| EXCERPT |
It takes us a bit of time (we are stubborn and refuse to backtrack) to find a real street with cars and taxis. When we do, it is only about a two minute ride to the square, seems we were practically there...but how to know? We are such adventurers!

We enjoy another wonderful meal at La Bonne Heure and we spend a good deal of time talking to the Chef who is Japanese. Asia is a blend of fascinating relationships. When you find something warm, welcoming and delicious, there is little need to continue the search, you have already found the prize.

Victor ordered the Escargot and Lamb and I go out on a limb with Carpaccio, which I love and duck with is just wonderful. We are thinking the carpaccio might make a nice addition to the menu, light courses full of flavor.

Macau the $60 Tour

Victor has found a scheduled 2 hour tour of Macau from Avis, for about $40 for the two of us and we head back to the Ferry terminal. There is nobody at the Avis desk, but we are a half hour early. Many people try to sell us their very special tour.

We wait.
And we wait.
We wait until one more charming person tries to sell us their tour and decide to go for it.

We get a private driver in a mini van who knows some English and the tour is to last for 2 hours as he takes us from destination to destination for views and photographs. We are given some instructions of what to do and say if we get stopped by Macau police. Victor thinks this if funny and hopes we do have a police adventure.

So off we go.... First our not-a-tour-guide driver takes us off to the statue, which is in front of the Lebanese restaurant, which we have already seen. Then we head to this tower that you can bungee jump off of. We have already seen it and aren't going to bungee jump. Then we head over to the main temple on the island. We have been here too. I now realize that we have "done" most of Macau. We start pointing out things we would like to see from our guide book and most of them are walked to from Senato Square.

We are laughing at our selves again.

Our driver takes us to the other islands, Taipa and Coloane to show us the immense Las Vegas styled casinos going in, 3,000 room hotel and a floating casino. These are both US companies. Macau is planning on some big growth! Again, these are both places we have seen from our taxi ride to hell. Finally our not-a-tour-guide driver takes us to the top of a hill with a lovely church and grounds that we had not seen and had not previously read about. I did get some pictures, will add later.

| INFORMATION SHOWN |
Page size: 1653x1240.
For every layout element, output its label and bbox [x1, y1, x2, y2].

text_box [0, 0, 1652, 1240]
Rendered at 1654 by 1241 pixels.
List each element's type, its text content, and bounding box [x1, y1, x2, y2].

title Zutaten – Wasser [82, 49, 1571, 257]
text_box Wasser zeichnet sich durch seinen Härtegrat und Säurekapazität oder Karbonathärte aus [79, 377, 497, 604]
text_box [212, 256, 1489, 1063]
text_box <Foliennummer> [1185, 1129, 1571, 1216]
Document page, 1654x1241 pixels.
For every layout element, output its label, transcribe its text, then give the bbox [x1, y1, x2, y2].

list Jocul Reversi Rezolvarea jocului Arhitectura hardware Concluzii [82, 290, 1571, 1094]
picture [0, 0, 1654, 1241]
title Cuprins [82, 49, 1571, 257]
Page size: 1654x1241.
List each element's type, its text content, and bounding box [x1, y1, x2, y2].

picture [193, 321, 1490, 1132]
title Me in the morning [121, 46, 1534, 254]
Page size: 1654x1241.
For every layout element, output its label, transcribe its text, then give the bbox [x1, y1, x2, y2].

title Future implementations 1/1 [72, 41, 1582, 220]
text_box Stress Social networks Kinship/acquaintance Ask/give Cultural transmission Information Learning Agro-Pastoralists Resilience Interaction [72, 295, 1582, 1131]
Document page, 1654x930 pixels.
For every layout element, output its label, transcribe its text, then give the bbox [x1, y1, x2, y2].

| PROBLEM SET |
[a] Copy the passage of the Macau travel account from "Macau the $60" up to and including "And we wait.".
[b] Continue the Macau travel account from its last sentence.

| RESPONSES BY TASK |
[a]
Macau the $60 Tour

Victor has found a scheduled 2 hour tour of Macau from Avis, for about $40 for the two of us and we head back to the Ferry terminal. There is nobody at the Avis desk, but we are a half hour early. Many people try to sell us their very special tour.

We wait.
And we wait.

[b]
He took us back to Senato Square so that we could walk to the other places and I paid him the full agreed amount and a generous tip as he was very funny. After he drove off Victor pointed out we were only with him for an hour of our agreed 2 hours. I need to get me a roll-ex!

This experience was reminiscent of getting a foot massage by a "lady of the night"

Wednesday, January 24, 2007

Breakfast in Macau

If you are following these blogs, then you will remember the Sunday in Hong Kong were we had dim sum for breakfast, same thing here in Macau, only 10 times funnier. When we checked in we received breakfast coupons for one day, even though we were staying two days. When we went to the busy dining room, there is great confusion on how to deal with us and everyone seems to get involved with nobody taking control of the situation. By this time Victor and I have learned to sit back and laugh at these moments. Everyone in our immediate vicinity is laughing (at us). We smile back.

We are given a piece of paper with 10 vertical lines of Chinese text and told to circle which of the four we want for breakfast. Hmmmmmm. Nobody can tell us what any of the items is. We wait. Finally a nice lady comes on shift and is sent to us. She knows a handful of English so they have decided she can make this work. We get mostly things we like, some we don't but do have fun with the whole mess.

We taxi back to Senado Square which seems to be the center of everything that isn't a casino. Victor leads us up a hill, around a lake, through a temple and ended up after seemingly miles right in front of a restaurant that was on our list to try. Closed this day.

Macau, the rest of the day

We chill out with a great lunch overlooking Senado Square. I have something called African Chicken, a Portuguese specialty. Victor has ribs. Both are good, the atmosphere relaxing and we are able to get our feet back on the ground. Looking around is so interesting with old European architecture mixed with Chinese, old and new. I hope our photos show this. Markets are full of the same stuff we saw in HK. We taxi back to the hotel and relax before dinner.

This time Victor has chosen a Lebanese restaurant down near the water. The desk writes the directions down and the taxi driver drops us off two blocks away. I think is a great improvement and wonder how they don't know where these places are. It isn't a big island. It might be that there aren't exact addresses, but more of an area. We were able to walk around and find the right restaurant. Either we were too late and had missed the dinner crowd or too early, but the place was empty. We had a nice dinner though selecting a mix of items and enjoying the many different flavors.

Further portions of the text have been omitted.